**EXERCISE DESCRIPTION**. Write down every one of the records below word for word, leaving out the pictures.

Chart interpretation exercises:
________________________

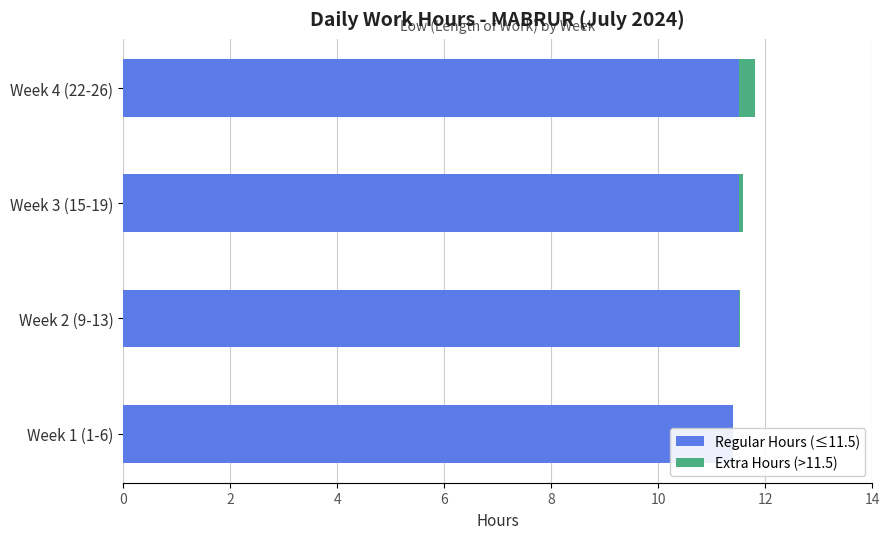

What is the value of the Regular Hours (≤11.5) bar at the 1st from the left?

11.4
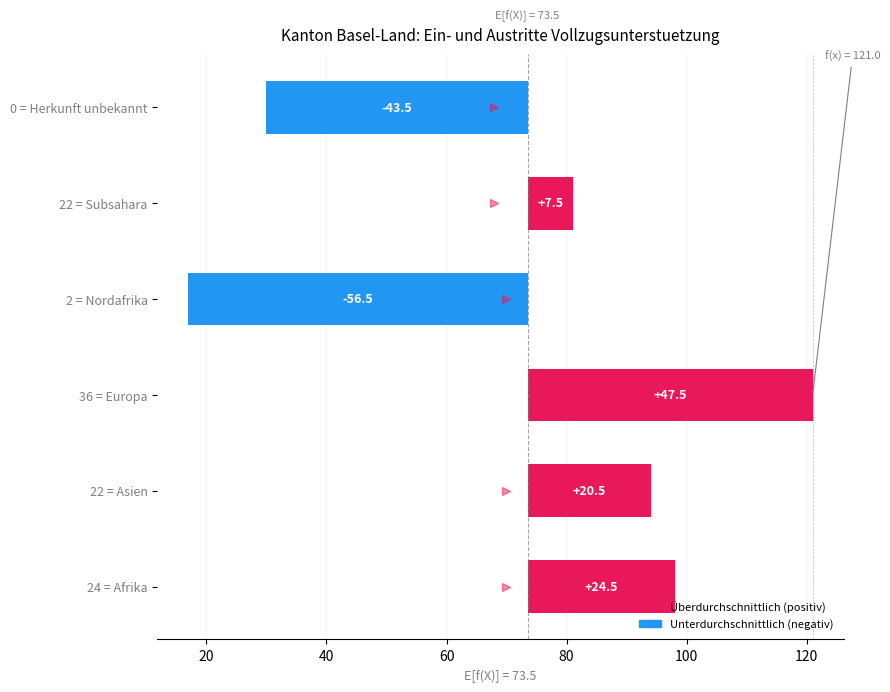

What is the maximum value shown in the chart?

47.5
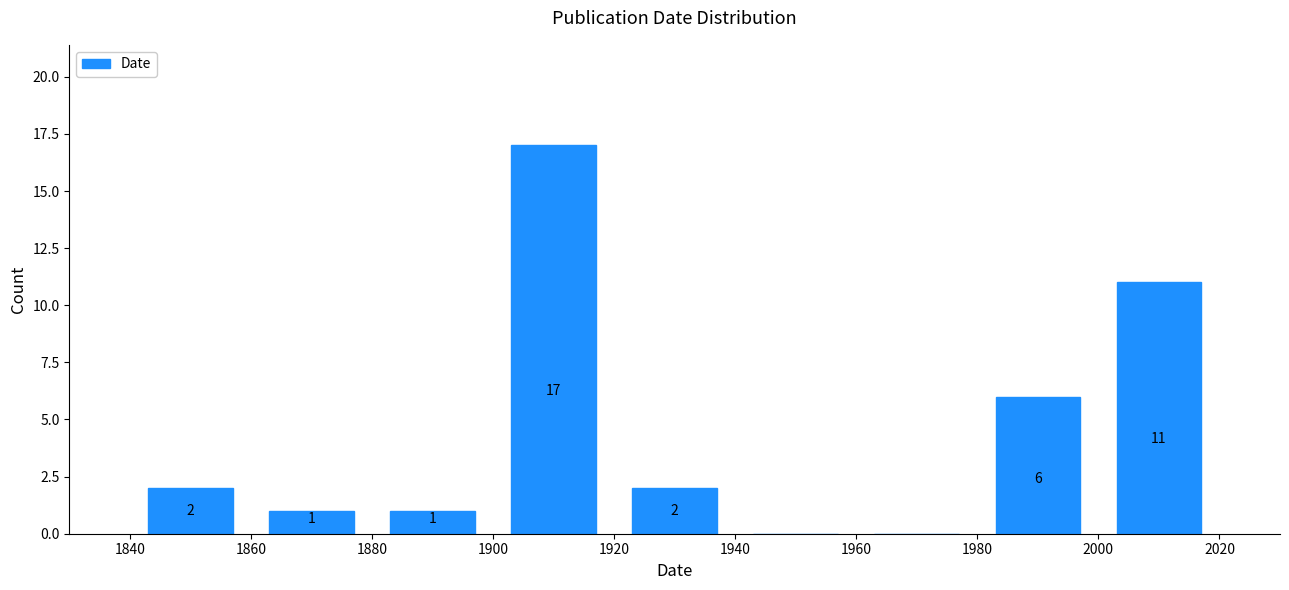

Over which range of the x-axis is the bar tallest?

1900 to 1920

________________________

**TASK SOLUTION**.
What is the value of the Regular Hours (≤11.5) bar at the 1st from the left?

11.4

What is the maximum value shown in the chart?

47.5

Over which range of the x-axis is the bar tallest?

1900 to 1920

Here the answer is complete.